## Task instructions
Copy out every line of the records where the string "aetiology" occurs.

Extracted page text data:
* * * * *
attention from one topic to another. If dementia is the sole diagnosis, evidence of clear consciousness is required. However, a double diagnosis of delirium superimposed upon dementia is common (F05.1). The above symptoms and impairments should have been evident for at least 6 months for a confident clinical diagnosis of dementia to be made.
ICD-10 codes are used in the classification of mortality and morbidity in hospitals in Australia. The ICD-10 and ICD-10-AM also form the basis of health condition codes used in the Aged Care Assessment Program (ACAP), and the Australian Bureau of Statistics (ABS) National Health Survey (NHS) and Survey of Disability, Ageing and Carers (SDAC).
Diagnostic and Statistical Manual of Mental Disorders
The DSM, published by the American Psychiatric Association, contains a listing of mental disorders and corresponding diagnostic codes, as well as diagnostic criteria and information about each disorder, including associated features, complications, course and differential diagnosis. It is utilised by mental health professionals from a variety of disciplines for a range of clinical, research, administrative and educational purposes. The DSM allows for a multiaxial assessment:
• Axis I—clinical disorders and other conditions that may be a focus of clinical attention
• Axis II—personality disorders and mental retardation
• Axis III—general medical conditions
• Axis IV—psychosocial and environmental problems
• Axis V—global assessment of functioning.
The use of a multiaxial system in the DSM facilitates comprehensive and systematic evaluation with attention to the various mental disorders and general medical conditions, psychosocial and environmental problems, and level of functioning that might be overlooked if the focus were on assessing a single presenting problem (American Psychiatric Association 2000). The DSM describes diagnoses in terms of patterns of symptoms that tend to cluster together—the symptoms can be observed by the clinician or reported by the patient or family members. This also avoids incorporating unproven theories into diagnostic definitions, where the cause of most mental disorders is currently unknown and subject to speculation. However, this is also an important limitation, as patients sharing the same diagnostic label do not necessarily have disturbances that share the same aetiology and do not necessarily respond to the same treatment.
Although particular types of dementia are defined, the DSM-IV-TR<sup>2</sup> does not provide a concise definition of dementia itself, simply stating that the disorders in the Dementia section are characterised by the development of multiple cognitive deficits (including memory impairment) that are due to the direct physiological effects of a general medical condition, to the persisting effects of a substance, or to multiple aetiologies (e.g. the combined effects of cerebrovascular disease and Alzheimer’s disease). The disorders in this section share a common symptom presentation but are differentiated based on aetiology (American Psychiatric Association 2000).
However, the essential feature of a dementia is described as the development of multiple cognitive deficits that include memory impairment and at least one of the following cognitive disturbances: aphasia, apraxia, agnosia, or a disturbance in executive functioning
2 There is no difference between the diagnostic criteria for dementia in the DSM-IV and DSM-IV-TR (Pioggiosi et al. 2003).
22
* * * * *
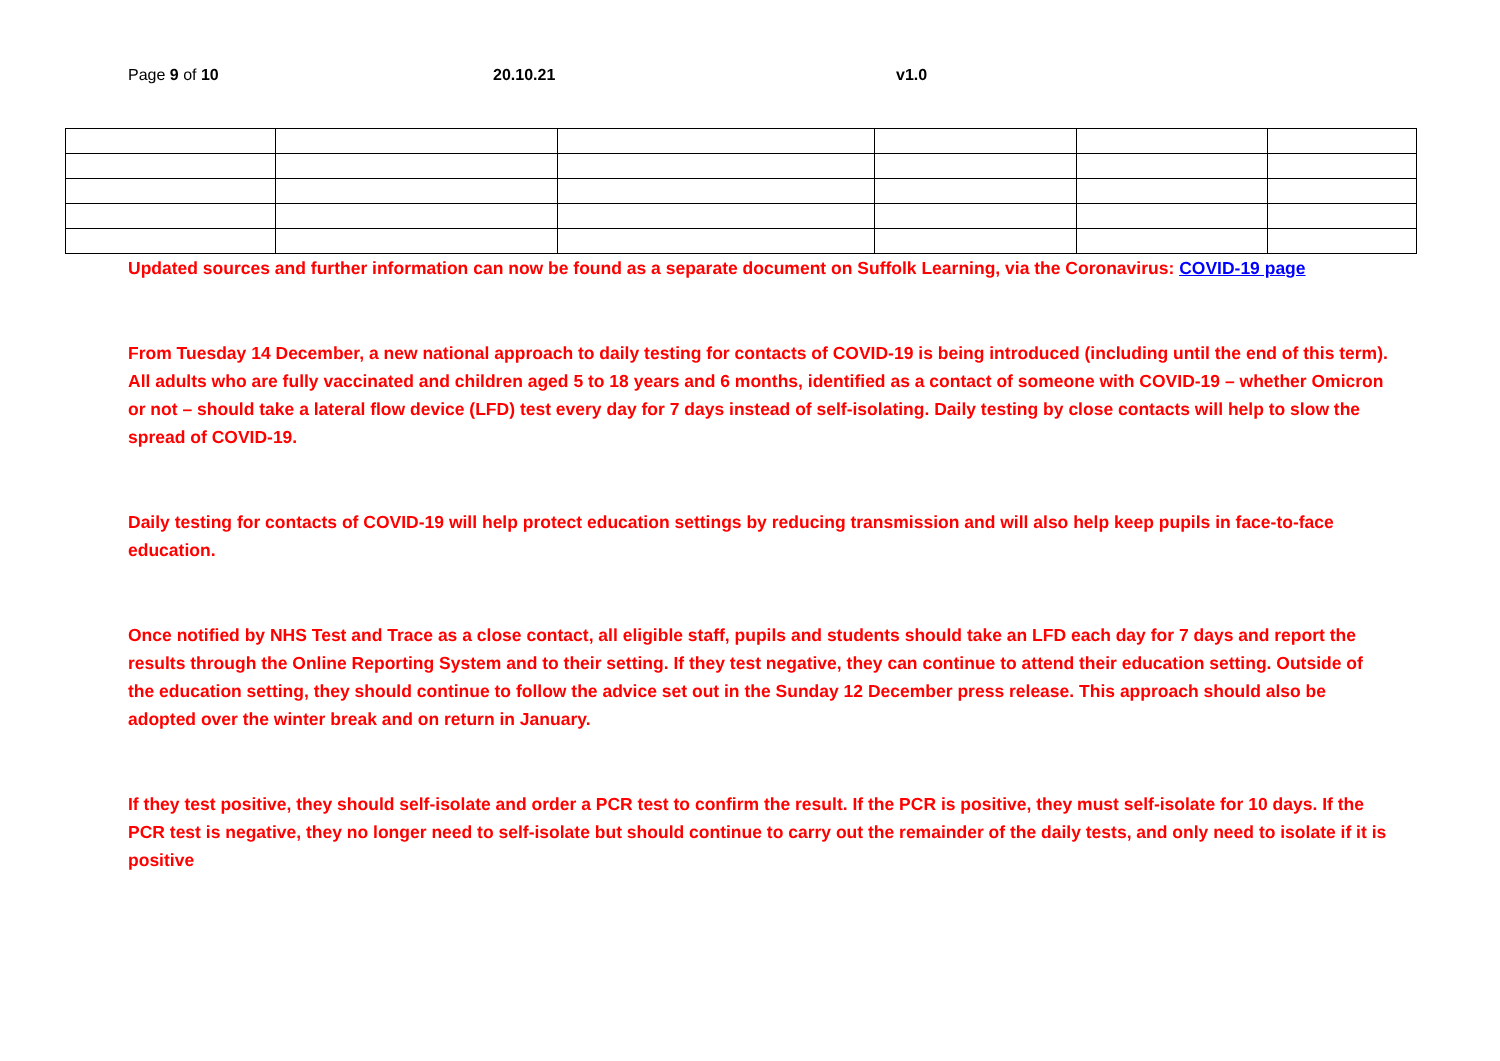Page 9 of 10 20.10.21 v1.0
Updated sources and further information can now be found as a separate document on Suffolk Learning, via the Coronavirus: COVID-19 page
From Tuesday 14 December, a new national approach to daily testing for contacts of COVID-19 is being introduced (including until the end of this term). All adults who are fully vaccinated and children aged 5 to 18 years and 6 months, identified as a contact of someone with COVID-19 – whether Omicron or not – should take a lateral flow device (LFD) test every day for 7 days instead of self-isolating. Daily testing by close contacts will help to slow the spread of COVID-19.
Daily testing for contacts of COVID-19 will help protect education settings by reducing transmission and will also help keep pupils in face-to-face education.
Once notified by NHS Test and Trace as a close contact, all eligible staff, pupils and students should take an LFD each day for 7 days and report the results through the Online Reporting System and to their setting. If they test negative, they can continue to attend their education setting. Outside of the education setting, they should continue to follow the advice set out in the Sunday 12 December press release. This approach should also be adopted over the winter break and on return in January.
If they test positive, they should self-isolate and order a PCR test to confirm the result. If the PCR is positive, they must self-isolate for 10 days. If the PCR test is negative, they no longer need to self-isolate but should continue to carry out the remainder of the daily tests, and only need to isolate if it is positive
* * * * *
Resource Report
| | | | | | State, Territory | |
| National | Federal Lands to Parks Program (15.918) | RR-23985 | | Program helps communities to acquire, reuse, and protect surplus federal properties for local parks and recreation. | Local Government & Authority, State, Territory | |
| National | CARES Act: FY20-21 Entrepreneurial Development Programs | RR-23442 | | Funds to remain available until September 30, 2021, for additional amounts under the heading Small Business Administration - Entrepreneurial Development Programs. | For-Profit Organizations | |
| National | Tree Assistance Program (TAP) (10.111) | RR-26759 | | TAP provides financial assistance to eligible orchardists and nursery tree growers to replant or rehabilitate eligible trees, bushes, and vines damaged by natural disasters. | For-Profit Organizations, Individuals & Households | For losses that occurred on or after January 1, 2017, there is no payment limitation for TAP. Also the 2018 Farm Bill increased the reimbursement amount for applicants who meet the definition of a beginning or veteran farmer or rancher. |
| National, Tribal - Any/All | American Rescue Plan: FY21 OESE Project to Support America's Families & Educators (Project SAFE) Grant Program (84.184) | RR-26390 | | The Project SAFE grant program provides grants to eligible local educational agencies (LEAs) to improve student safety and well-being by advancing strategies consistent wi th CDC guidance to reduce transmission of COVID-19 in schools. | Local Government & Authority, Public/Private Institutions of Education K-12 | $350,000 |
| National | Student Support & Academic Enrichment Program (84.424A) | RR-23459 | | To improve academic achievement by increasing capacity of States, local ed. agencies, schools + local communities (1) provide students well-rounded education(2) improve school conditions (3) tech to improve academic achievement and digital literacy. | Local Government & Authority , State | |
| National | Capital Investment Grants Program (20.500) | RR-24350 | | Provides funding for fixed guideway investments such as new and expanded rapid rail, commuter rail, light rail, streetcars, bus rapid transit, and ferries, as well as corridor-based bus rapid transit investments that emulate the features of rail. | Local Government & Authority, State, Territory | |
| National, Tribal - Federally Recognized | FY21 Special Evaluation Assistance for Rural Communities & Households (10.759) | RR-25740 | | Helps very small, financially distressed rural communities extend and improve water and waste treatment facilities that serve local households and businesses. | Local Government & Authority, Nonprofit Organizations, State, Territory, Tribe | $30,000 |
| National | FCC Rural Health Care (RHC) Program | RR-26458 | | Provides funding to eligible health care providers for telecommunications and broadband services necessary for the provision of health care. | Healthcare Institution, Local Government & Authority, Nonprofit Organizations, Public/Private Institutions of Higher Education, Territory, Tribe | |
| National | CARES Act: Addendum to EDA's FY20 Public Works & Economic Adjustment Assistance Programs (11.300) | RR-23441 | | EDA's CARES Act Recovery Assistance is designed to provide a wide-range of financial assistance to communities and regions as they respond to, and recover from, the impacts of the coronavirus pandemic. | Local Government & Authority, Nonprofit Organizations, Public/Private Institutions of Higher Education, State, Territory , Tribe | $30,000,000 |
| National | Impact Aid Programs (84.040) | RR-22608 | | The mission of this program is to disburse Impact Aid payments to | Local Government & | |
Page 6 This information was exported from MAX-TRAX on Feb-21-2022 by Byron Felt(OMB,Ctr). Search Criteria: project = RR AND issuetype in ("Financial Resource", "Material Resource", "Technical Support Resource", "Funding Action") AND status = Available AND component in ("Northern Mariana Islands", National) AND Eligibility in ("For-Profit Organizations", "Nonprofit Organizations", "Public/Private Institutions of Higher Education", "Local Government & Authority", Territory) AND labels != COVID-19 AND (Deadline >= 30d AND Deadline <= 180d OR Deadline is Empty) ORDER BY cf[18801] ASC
* * * * *
## Response
The use of a multiaxial system in the DSM facilitates comprehensive and systematic evaluation with attention to the various mental disorders and general medical conditions, psychosocial and environmental problems, and level of functioning that might be overlooked if the focus were on assessing a single presenting problem (American Psychiatric Association 2000). The DSM describes diagnoses in terms of patterns of symptoms that tend to cluster together—the symptoms can be observed by the clinician or reported by the patient or family members. This also avoids incorporating unproven theories into diagnostic definitions, where the cause of most mental disorders is currently unknown and subject to speculation. However, this is also an important limitation, as patients sharing the same diagnostic label do not necessarily have disturbances that share the same aetiology and do not necessarily respond to the same treatment.
Although particular types of dementia are defined, the DSM-IV-TR<sup>2</sup> does not provide a concise definition of dementia itself, simply stating that the disorders in the Dementia section are characterised by the development of multiple cognitive deficits (including memory impairment) that are due to the direct physiological effects of a general medical condition, to the persisting effects of a substance, or to multiple aetiologies (e.g. the combined effects of cerebrovascular disease and Alzheimer’s disease). The disorders in this section share a common symptom presentation but are differentiated based on aetiology (American Psychiatric Association 2000).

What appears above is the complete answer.